No worries there. The majority of LoL’s (odd acronymn that) clients are little girls (boys are apparently fine with a cap) so they like hair that’s seven inches or more, but they also sell the shorter bits to commercial toupe/wig/etc. operations to finance their day-to-day stuff.
Long story short, it’s going to help, whether it’s “long enough” or not.
And thanks for the reminder; I should get mine shorn as well.
Toupes!!! Ye godz…
We have a regular at the cafe with a truly atrocious toupee, the kind that sits way forward on his forehead, further down than his original hairline ever went. He pronounces his drink wrong, and we think he stole some stuff once. That’s, count 'em, three strikes against him.
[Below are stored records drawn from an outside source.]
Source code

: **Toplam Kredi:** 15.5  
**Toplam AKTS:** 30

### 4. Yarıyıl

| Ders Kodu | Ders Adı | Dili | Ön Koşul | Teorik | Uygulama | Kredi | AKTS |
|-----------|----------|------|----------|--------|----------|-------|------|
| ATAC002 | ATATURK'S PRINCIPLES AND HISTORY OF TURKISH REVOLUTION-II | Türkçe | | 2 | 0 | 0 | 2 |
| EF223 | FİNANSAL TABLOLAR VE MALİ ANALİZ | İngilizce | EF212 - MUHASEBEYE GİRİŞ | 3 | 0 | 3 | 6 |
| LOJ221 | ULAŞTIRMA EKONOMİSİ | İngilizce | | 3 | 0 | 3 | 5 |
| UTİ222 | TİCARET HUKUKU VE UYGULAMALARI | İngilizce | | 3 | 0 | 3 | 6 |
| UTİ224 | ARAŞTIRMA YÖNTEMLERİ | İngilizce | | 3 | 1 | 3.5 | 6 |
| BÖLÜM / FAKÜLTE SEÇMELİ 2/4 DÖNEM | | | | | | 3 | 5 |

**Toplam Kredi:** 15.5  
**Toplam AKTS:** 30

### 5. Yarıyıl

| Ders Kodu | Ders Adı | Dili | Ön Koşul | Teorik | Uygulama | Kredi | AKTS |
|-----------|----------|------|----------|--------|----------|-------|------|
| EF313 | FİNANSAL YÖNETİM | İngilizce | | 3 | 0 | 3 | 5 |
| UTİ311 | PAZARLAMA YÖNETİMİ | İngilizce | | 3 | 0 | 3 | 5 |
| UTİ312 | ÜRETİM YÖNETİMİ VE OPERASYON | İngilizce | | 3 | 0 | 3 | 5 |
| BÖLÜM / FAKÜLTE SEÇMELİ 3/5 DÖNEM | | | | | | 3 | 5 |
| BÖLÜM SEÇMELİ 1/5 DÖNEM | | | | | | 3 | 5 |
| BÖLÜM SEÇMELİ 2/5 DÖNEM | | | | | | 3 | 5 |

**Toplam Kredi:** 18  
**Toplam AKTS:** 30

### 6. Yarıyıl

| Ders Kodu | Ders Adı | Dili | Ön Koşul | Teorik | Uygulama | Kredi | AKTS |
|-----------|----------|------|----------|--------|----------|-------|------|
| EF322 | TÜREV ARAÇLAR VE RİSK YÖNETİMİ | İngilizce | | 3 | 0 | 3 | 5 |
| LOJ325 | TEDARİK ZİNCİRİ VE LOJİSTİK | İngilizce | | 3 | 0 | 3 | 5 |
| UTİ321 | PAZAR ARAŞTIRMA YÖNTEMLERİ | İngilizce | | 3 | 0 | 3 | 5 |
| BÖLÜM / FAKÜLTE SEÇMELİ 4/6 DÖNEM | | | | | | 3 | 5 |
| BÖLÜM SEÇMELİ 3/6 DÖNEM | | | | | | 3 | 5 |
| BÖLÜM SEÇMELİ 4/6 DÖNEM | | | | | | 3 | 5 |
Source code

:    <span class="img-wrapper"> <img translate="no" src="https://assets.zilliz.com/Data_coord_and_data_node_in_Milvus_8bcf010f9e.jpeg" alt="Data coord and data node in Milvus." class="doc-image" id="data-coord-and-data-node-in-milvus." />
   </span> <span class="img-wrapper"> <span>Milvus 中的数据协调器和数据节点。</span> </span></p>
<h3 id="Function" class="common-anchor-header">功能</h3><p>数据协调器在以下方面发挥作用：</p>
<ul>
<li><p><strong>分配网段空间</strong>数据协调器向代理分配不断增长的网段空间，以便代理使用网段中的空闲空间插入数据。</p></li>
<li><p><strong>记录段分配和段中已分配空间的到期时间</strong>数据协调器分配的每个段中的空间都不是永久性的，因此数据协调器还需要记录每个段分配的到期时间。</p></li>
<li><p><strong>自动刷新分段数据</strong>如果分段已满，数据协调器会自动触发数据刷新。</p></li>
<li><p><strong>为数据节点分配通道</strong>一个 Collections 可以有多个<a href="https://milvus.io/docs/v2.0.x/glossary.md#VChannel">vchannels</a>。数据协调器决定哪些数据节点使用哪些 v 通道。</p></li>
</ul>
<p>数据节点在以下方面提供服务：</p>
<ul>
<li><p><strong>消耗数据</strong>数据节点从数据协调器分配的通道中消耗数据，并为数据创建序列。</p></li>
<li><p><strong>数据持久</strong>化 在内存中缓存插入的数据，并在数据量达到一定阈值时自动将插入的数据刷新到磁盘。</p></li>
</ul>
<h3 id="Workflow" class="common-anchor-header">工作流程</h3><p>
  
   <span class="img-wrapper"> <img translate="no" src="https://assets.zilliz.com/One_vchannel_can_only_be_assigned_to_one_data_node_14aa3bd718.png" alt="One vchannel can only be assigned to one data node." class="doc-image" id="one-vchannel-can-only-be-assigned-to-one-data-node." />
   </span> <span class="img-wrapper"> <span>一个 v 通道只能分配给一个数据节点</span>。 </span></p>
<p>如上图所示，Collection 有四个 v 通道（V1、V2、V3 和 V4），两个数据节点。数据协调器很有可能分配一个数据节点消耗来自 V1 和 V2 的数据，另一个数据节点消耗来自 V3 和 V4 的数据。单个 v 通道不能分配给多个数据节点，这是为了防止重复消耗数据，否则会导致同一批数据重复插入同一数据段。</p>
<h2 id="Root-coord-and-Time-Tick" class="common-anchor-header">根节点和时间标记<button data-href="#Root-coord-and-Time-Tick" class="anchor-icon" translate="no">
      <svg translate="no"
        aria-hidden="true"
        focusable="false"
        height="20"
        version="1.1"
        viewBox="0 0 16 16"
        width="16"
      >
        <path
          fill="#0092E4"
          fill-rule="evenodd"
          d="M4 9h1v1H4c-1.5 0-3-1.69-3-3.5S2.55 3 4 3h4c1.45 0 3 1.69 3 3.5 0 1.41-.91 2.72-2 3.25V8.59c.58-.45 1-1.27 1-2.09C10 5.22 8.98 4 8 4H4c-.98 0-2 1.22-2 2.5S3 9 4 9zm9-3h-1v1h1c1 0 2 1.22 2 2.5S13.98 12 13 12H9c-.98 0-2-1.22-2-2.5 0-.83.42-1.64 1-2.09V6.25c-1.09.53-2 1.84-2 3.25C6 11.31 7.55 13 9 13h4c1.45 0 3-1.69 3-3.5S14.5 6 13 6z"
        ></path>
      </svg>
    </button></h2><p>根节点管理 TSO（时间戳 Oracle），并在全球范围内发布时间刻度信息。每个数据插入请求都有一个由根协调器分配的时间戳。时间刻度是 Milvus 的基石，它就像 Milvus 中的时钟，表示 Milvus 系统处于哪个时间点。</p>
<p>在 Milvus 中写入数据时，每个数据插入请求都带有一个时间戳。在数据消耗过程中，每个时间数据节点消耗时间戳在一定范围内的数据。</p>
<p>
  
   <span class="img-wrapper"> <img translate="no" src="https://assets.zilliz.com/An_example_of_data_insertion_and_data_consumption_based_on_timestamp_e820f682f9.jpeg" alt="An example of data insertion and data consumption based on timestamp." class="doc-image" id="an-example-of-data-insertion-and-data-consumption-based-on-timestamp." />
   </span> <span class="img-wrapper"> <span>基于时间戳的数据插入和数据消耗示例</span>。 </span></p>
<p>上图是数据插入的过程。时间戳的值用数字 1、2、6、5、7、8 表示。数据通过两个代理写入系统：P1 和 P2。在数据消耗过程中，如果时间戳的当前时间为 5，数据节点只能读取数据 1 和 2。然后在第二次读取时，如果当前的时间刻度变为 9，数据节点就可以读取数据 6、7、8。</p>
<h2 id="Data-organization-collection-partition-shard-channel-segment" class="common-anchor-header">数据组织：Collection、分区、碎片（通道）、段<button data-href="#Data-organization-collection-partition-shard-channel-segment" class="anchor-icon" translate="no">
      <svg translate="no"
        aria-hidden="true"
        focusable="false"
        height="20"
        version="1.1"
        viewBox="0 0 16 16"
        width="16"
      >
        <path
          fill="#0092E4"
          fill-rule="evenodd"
One or two strikes is an annoyance. Three is a character.
Listen to Master Pike and do it. I am the proud parent of a girl who grew her hair over a year (and is doing so again) JUST to donate it to Locks of Love. I also have two dear friends whose oldest boy is going through a fight against kidney cancer, so anything that’ll help pediatric cancer patients has a place in my heart. If it only ends up going to vain, old men but it helps to finance the organization’s charitable operations, that’s fine too.
Well, there IS an accent on the e in latte. AND I never stole anything.
Oh, and what toupee?
My daughter just donated as well. I was so proud.